**Exercise brief**
Please count how many lines in the listing below contain the string "from", and reply with that number alone.

**Chart analysis data**
+-------+
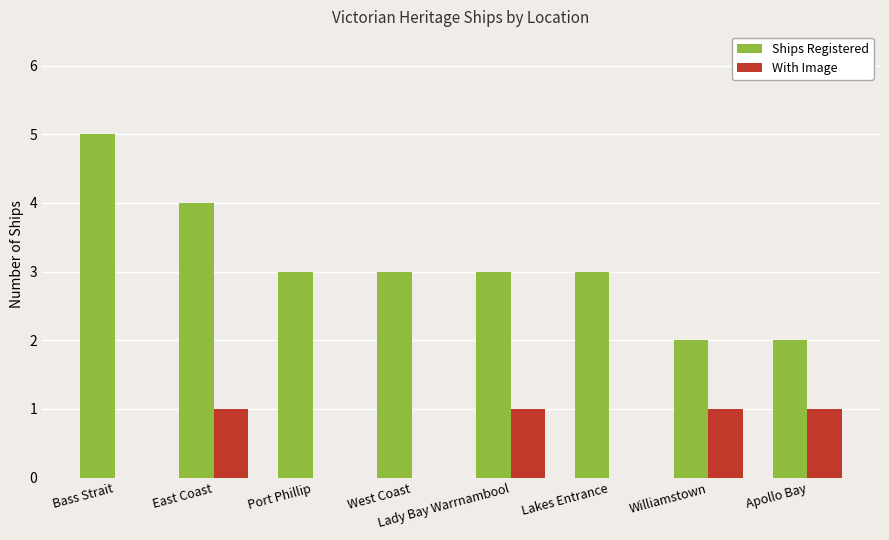

Reading left to right, transcribe all the data shown in this chart.

Ships Registered: 5	4	3	3	3	3	2	2
With Image: 0	1	0	0	1	0	1	1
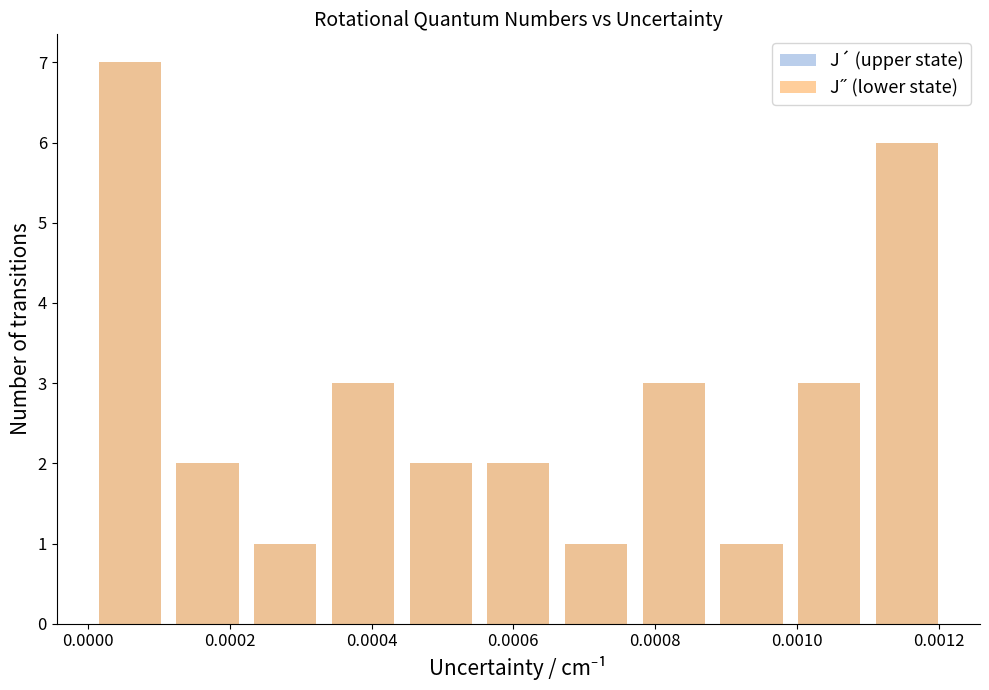

Rank the series at 0.0008 from highest to lowest value.

J´ (upper state), J˝ (lower state)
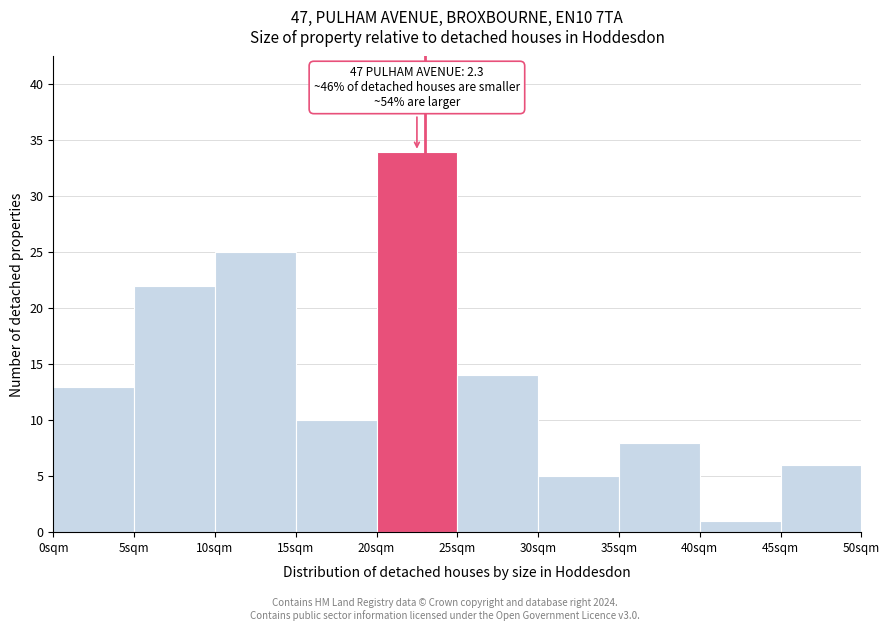

Reading left to right, extract all data points from this chart.

13	22	25	10	34	14	5	8	1	6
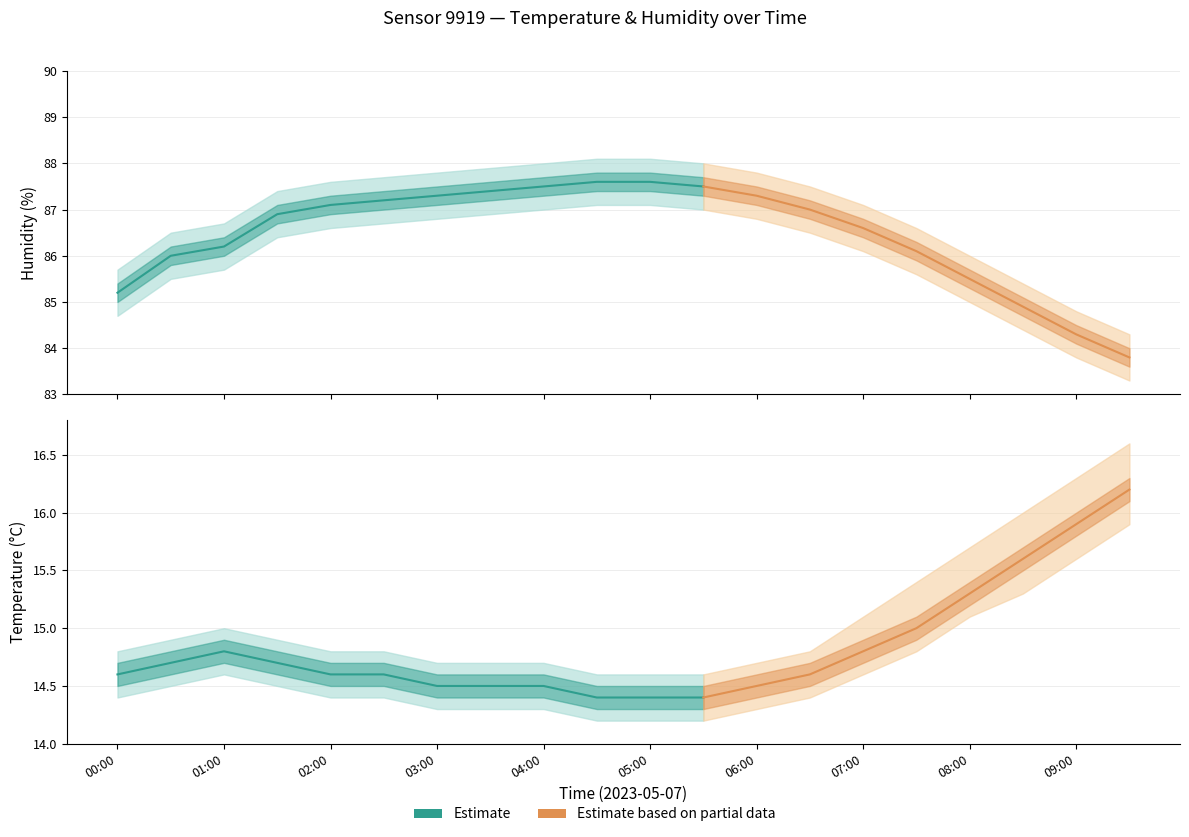

Where does the hum_lower series first go above 86?

01:30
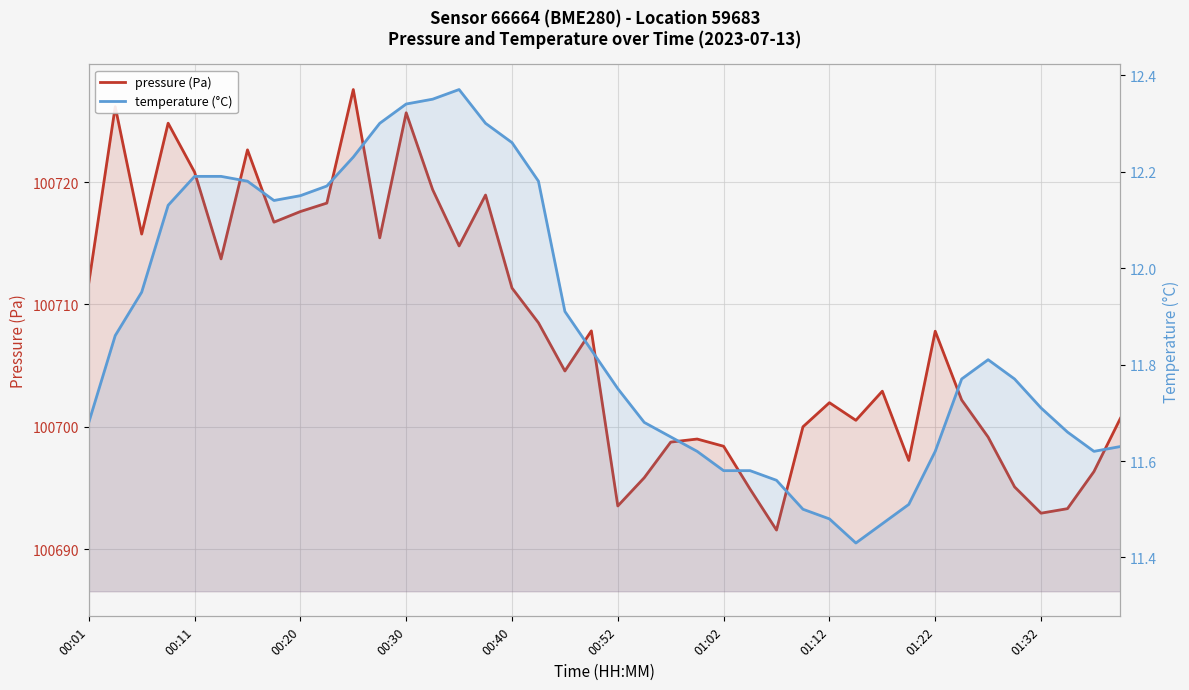

Does the chart display data point markers on the line(s)?

No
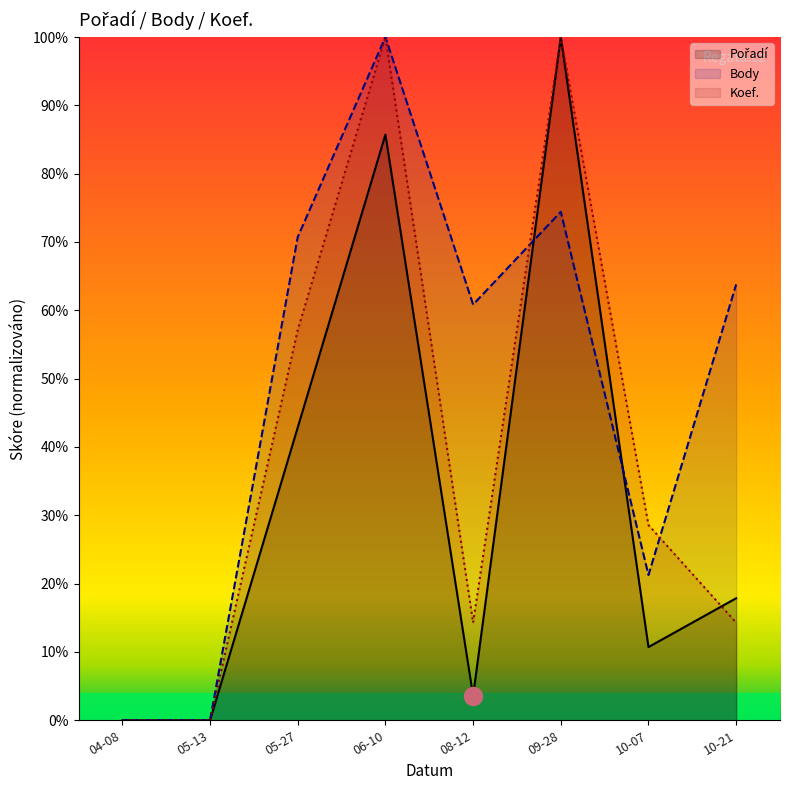

Which series has the largest range (max minus min)?

Pořadí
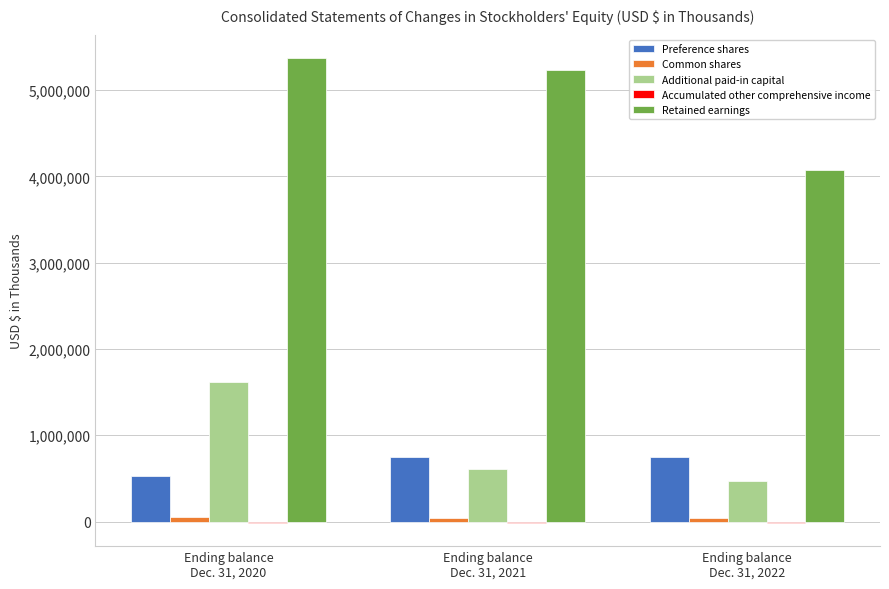

At which category is the sum across all series the highest?

Ending balance
Dec. 31, 2020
+-------+
**Result of this task**
2